I really enjoyed most of the book, but by the end felt slightly irritated and let down. The irritation was generated mainly by the way religion was used to draw the strands of the story to a close and to allow the author to make some kind of point about Roman Catholicism.

The writing is excellent –it was a pleasure to read. Waugh can be very funny too. The image of Anthony Blanche declaiming ‘The Waste Land’ from a balcony through a megaphone got me laughing, as did the way Charles’s father played out the fantasy that Jorkins, the dinner guest, was American…..and lots more. There weren’t many (any?) likeable characters in the book, but that’s how it is. They were all self-destructive, self-pitying, selfish and largely their own worst enemies. They were well drawn though, and believable (I’ve met people a bit like most of them). The structure of the novel was good too.

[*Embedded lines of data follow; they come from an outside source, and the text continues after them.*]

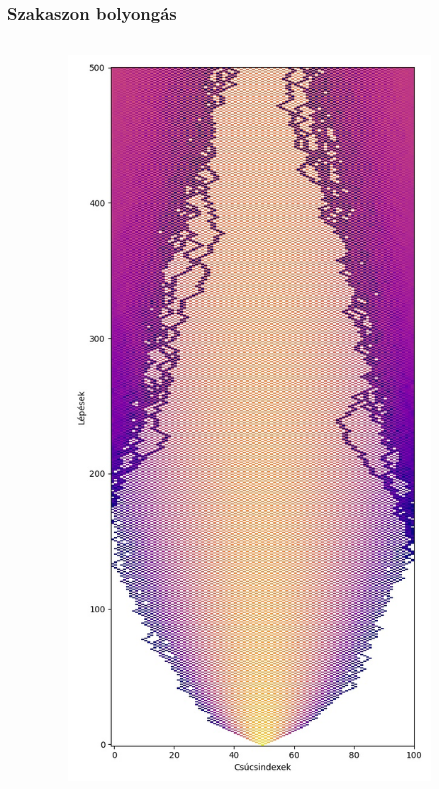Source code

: \documentclass[aspectratio=169]{beamer}
\begin{document}
\begin{frame}
  \frametitle{Szakaszon bolyongás}

  \begin{columns}[onlytextwidth]
    \begin{column}{.25\textwidth}
    \end{column}
    \begin{column}{.25\textwidth}
      \begin{figure}
        \includegraphics[width=0.9\textwidth]{./figures/classical_simulation_long.jpg}

\end{figure}
\end{column}
\end{columns}
\end{frame}
\end{document}
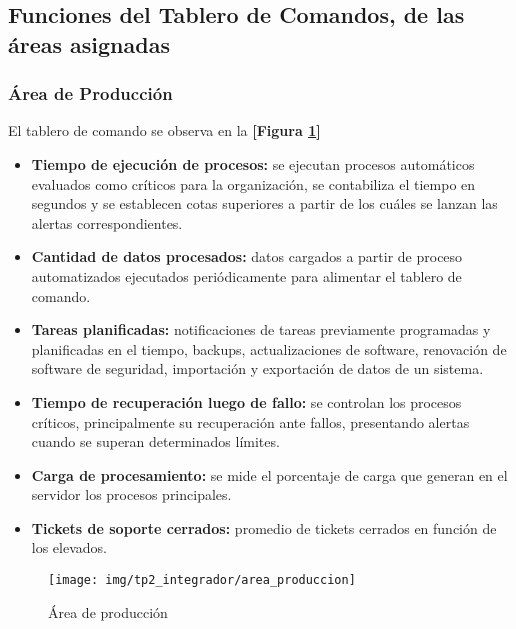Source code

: \begin{itemize}
\begin{itemize}
                \end{itemize}
            \end{itemize}   

            
            
            
\newpage
    \subsection{Funciones del Tablero de Comandos, de las áreas asignadas} %
    
    \subsubsection{Área de Producción}
	    El tablero de comando se observa en la \textbf{[Figura \ref{area_prod}]}
    	\begin{itemize}
			\item\textbf{Tiempo de ejecución de procesos:} se ejecutan procesos automáticos evaluados como críticos para la organización, se contabiliza el tiempo en segundos y se establecen cotas superiores a partir de los cuáles se lanzan las alertas correspondientes.
            \item\textbf{Cantidad de datos procesados:} datos cargados a partir de proceso automatizados ejecutados periódicamente para alimentar el tablero de comando.
            \item\textbf{Tareas planificadas:} notificaciones de tareas previamente programadas y planificadas en el tiempo, backups, actualizaciones de software, renovación de software de seguridad, importación y exportación de datos de un sistema.
            \item\textbf{Tiempo de recuperación luego de fallo:} se controlan los procesos críticos, principalmente su recuperación ante fallos, presentando alertas cuando se superan determinados límites.
            \item \textbf{Carga de procesamiento: }se mide el porcentaje de carga que generan en el servidor los procesos principales.
            \item \textbf{Tickets de soporte cerrados: }promedio de tickets cerrados en función de los elevados.
		\end{itemize}
        
	\begin{figure}[h]
	  \centering
  	  \texttt{[image: img/tp2\_integrador/area\_produccion]}
      \label{area_prod}
      \caption{Área de producción}
	\end{figure}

It’s just Waugh’s presentation of religion that I hated so much. I actually empathise with the basic theme that the wealth, talent, privilege, romance and so on can turn out to be unsatisfying and empty when valued for themselves, and that people are drawn to strange and unexpected places and situations by a God who seeks them out. But Waugh’s God is such a terrible phoney fraud, characterised by superstition, upper-class Englishness and self satisfaction. The climax, which occurs when Lord Brideshead, after a lifetime of living as an atheistic, unspeakable selfish pig, twiddles his fingers during the Last Rites and apparently receives a very superior kind of salvation, makes me want to hurl the book across the room. Such a scene probably says lots about the RC convert Waugh, who lived in real life remarkably like Brideshead. So my main objections are really personal, and shouldn’t stand in the way of recognising this as a good (if not great) work of literature.

Initially, I personally found this book interesting and endearing. However, with the surfeit of detail and lack of hard story line this interest quickly turned to tedium / boredom. At this stage, I started to find the book to be a chore to read, and only finished it because of the need to produce review comment.
The amount of detail in the book was overbearing, and the main theme ('social interaction') is not a subject of particular interest to me. Having said this, I found the characterisation particularly good and realistic. How could it not be, with so much text being devoted to the subject. The descriptions of the various locations were engaging, as was the atmosphere of the book, set in the upper class pre-WW2 era. Overall, the book did not give me the 'feel-good factor', quite the reverse; I think it has probably had a depressive effect.

The Times thought this book “Lush and evocative…the one Waugh which best expresses at once the profundity of change and the indomitable endurance of the human spirit”.  Profound words – it would take me a fortnight to come up with a review like that – but I wonder, were we reading the same book? I feel like I’m looking through the other end of a telescope here at an alien world with which I have no common frame of reference and sadly, no sympathy.

I’m not sure for whom I should be rooting in this book. Most definitely not the system – on this the author and I can agree – but I think I’m supposed  to feel a bit of sly sympathy for Charles and Julia; storm tossed lovers on a sea of social inadequacy. But it’s hard when their dialogue is completely impenetrable and their air of smug satisfaction strangles any empathy. We are left in no doubt to their superiority; superiority to Charles’ children, to Celia, to Rex and in the end to each other.